[Dataset records]
+ + + + +

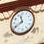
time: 11:40
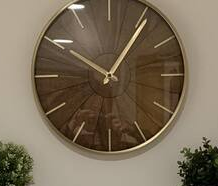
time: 10:05
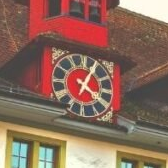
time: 4:04
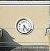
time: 6:23
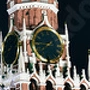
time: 7:44
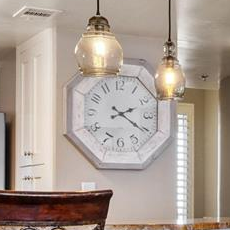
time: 2:20
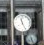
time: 11:25
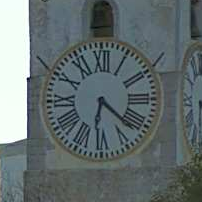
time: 6:21
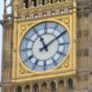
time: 11:09
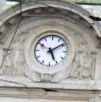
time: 5:08
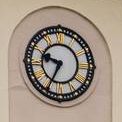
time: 9:34
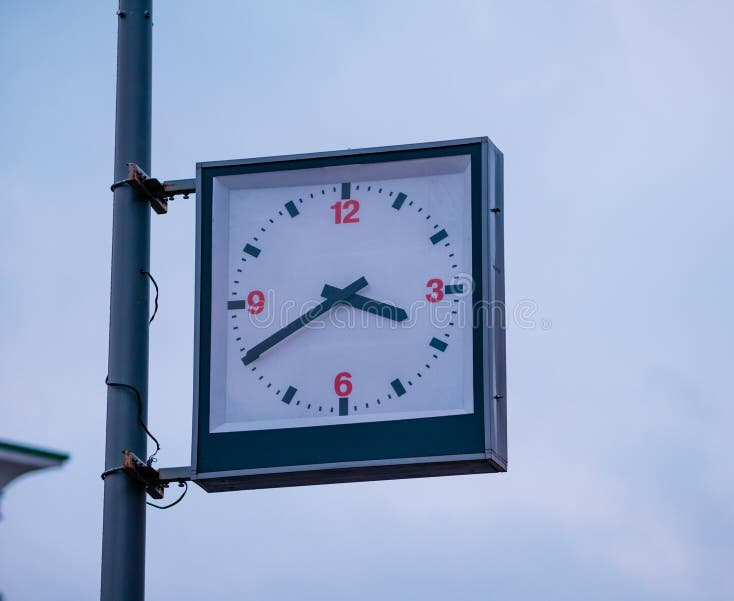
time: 3:40
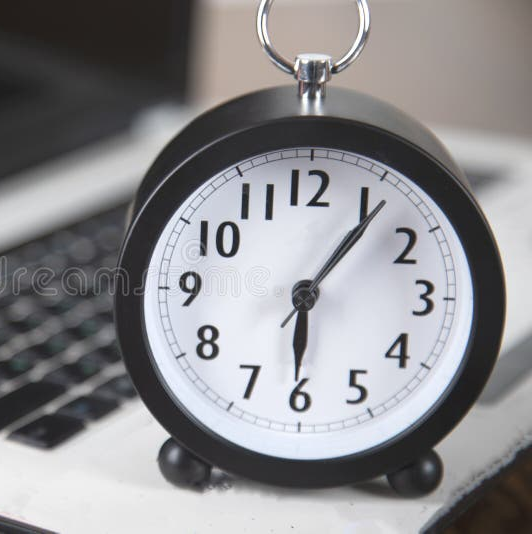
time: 6:06
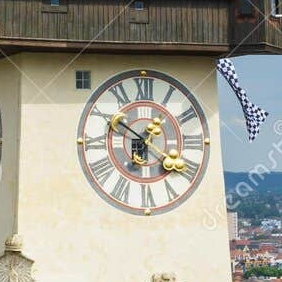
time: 6:50
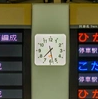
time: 7:28
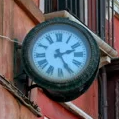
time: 2:25
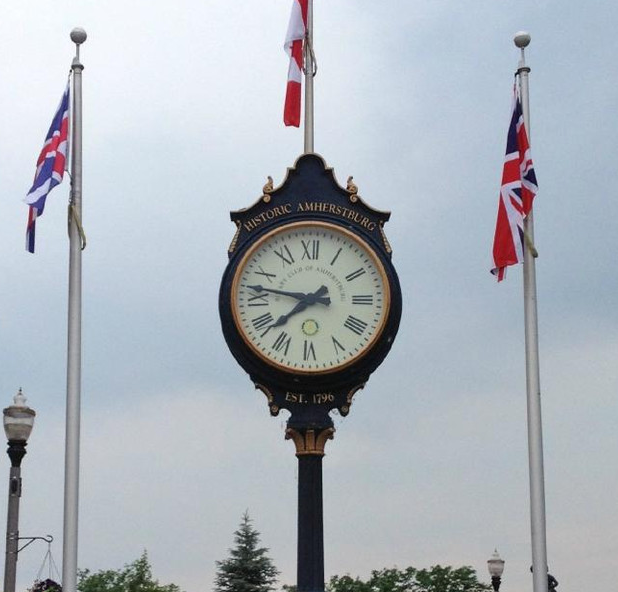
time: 7:46
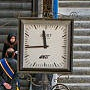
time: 11:44
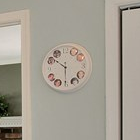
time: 5:51
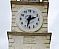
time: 2:32
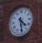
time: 4:28
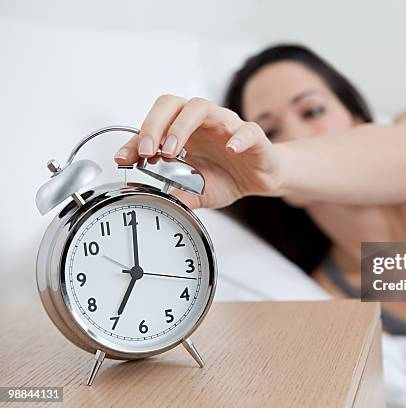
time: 7:00
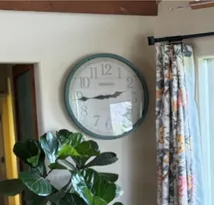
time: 2:44
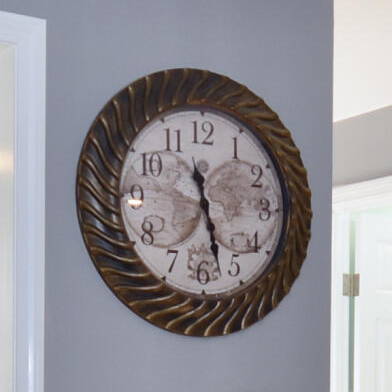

+ + + + +

WORK INSTRUCTIONS =
Render all of the data above as a JSON list of strings, one string per line, omitting blank lines. Leave the pictures out of the answer.

TASK SOLUTION =
[
  "time: 11:40",
  "time: 10:05",
  "time: 4:04",
  "time: 6:23",
  "time: 7:44",
  "time: 2:20",
  "time: 11:25",
  "time: 6:21",
  "time: 11:09",
  "time: 5:08",
  "time: 9:34",
  "time: 3:40",
  "time: 6:06",
  "time: 6:50",
  "time: 7:28",
  "time: 2:25",
  "time: 7:46",
  "time: 11:44",
  "time: 5:51",
  "time: 2:32",
  "time: 4:28",
  "time: 7:00",
  "time: 2:44"
]